Two Steps Back on Labor Rights
By Elaine Chao | March 21, 2009
The Obama administration’s zeal to not “waste a good crisis,” as Secretary of State Hillary Clinton put it, has been stunning even for Washington insiders to behold. In the first 50 days of Barack Obama’s presidency, Congress approved $1.2 trillion dollars in new spending, or $24 billion a day. That’s $1 billion every hour. The national debt now is $11 trillion and climbing.
The Democratic Party’s governing elite has long believed there is no problem that European-style policies cannot cure. This is why President Obama’s agenda centers on vastly expanding entitlement programs, strengthening unions, and increasing government control over the private sector.
The stimulus bill contains multiple provisions that burden the already strained unemployment insurance system with new entitlements, such as paying workers who choose to leave the workforce for “family-related” reasons. Imposing such entitlements on an insurance system designed to support workers who are laid off compromises the integrity of the program. To sustain the expanded system in the future, states will have to levy higher unemployment insurance taxes on employers. And raising taxes on jobs will only lead to fewer job opportunities. That is why some governors such as Rick Perry (R., Texas) and Bobby Jindal (R., La.), are taking a pass on stimulus money that would broaden their states’ unemployment benefits.
In a move that certainly pleased unions, within days of taking office Mr. Obama issued executive orders rescinding requirements for workers to be informed of their right not to pay portions of union dues attributable to political activities with which they may disagree. These orders are mere prelude to the forthcoming congressional debate over the “Employee Free Choice Act,” which should more accurately be called the “Employee No Choice Act.” This bill will deprive workers of their right to secret ballot elections in unionization efforts, and impose a 120-day deadline for companies to sign a labor contract—after which government arbitrators would dictate labor contracts.
Efforts are also underway to cut the budget of the lone federal agency charged with protecting union members’ rights and ensuring union integrity. In January, the Department of Labor’s Office of Labor-Management Standards implemented a rule requiring that relevant information on union finances be provided to rank-and-file union members to better ensure transparency and accountability, as required by the Labor-Management Reporting and Disclosure Act of 1959. In the rush of actions after the inauguration, the Obama administration delayed the effective date of this rule. It remains to be seen if other union transparency and accountability rules will be gutted or revoked.
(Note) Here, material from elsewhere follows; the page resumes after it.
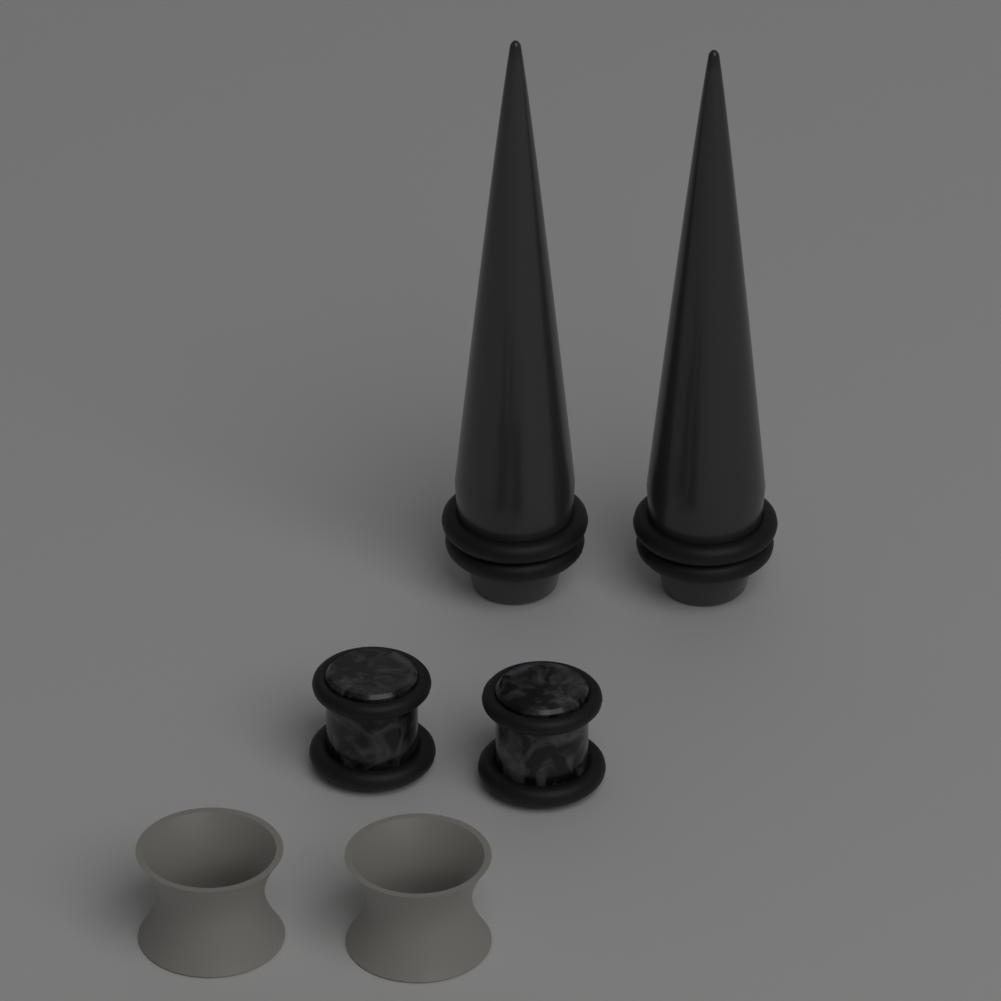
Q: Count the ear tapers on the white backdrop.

Americans should also be concerned about the protectionist impulses—as evidenced by the “Buy American” provision of the stimulus package—of those now in charge, which run counter to one of the painful lessons of the Great Depression. Impeding international trade will ignite retaliation by America’s trading partners, deepening and prolonging the economic downturn. Policy makers should also resist closing America’s doors to skilled workers from overseas, many of whom are educated in our universities and whose talent can help make our economy stronger. Yet provisions like the “Employ American Workers Act” in the stimulus package limits banks that receive government funding from employing skilled foreign workers.
European-style interventions to which the Obama administration is inclined will not make America more competitive in the world-wide economy. Such policies will not increase growth, will not decrease unemployment, and will not increase wages for workers. Evidence of this has been apparent for decades in Europe’s declining growth rates, higher unemployment, lower per-capita income, and longer durations of unemployment. America has problems; Europe’s are worse.
Yet despite all of this, the Obama administration seems intent on radically expanding government’s role. This is because, as White House Chief of Staff Rahm Emanuel has stated, “crises are opportunities to do big things.”
It was telling that in his recent address to Congress, the president downplayed the credit crisis’s culpability for the recession and swiftly segued to implicating oil, health care and education. Why would the president draw a line between the recession and these other issues, unless he wants to exploit the current situation to advance an agenda unrelated—and even antithetical—to fixing the economy?
Perhaps spending trillions of taxpayers’ yet unearned dollars seems trivial when socialized medicine and rewarding political allies are your priorities. But it is not the change most Americans had in mind.